“Weet u, soms moet ik een warme douche nemen om zoiets als een arm om mijn vermoeide schouders te voelen”, zei iemand tegen mij. We hadden een gesprek over troost en tederheid.
Toch wel herkenbaar als je ‘s avonds alleen thuiskomt, moe en leeg. Je verlangt dan naar een aai of alleen maar een warme blik. Eigenlijk zitten we vaak op elkaar te wachten, te wachten op een gebaar van troost en bemoediging. Troost en bemoediging zijn echte Adventswoorden. We worden ertoe opgeroepen door Jesaja: “Troost, troost mijn volk, zegt jullie God…” Dat klinkt wat afstandelijk, maar het gaat om iets dat dichtbij is: een hartelijk gebaar, hé, je staat er niet alleen voor. Want hopen en vertrouwen kun je niet in je eentje. Je hebt elkaar daarbij nodig. Ja, ik denk echt elkaar, en niet enkel elkaars inzicht in de toekomst of zo. Hopen is niet de toekomst kennen, maar samen met anderen in vertrouwen staande blijven.

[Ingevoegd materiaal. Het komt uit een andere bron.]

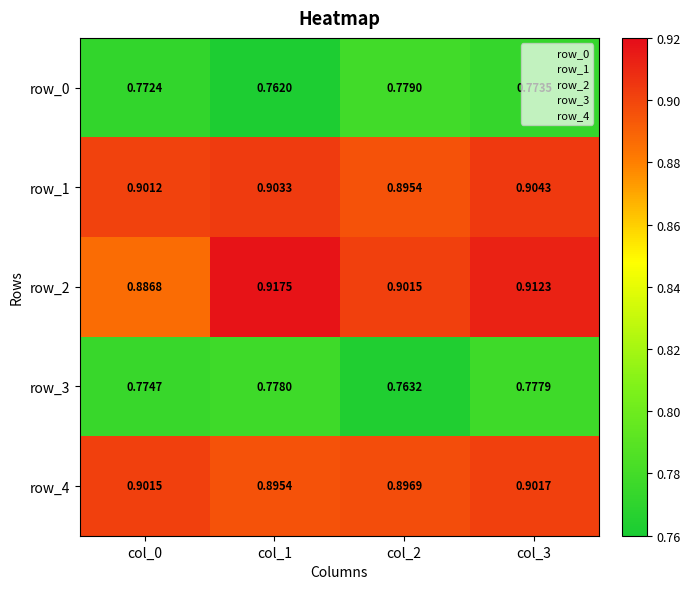

What is the sum of all row_3 values?

3.1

Om deze hoop gaat het in de tijd voor Kerst, de Advent: uw God is op komst. Maar niet een God die even alles komt regelen, op een zelfverzekerde manier. Huub Oosterhuis heeft dat mooi verwoord in het lied “Uit uw hemel zonder grenzen, komt Gij tastend aan het licht, met een naam en een gezicht, even weerloos als wij mensen” (lied 527). Aarzelend, maar onweerstaanbaar wint Gods licht het van onze antraciete nacht. Stil wil Hij “God met ons” zijn, Immanuël. Een kracht in ons worden om de toekomst vorm te geven die liefdevol, speels en kleurrijk is.
We zitten vaak op elkaar te wachten, op een gebaar van troost en bemoediging waarin we de aanwezigheid van God mogen vermoeden. We moeten het elkaar laten voelen.
De klassieke Adventsliturgie gebruikt een prachtig beeld voor Gods komst in deze wereld: Rorate Coeli, Dauwt hemelen… laat dalen gerechtigheid uit de wolken (o.a lied 432a). Dauw is zacht, fris.
En dát dan uit de hemel. God nadert niet in de storm, maar in de dauw, in de milde regen. Zo wil Hij onze vermoeide, zware schouders verkwikken, ons doen leven in hoop en vertrouwen, en ons helpen samen staande te blijven.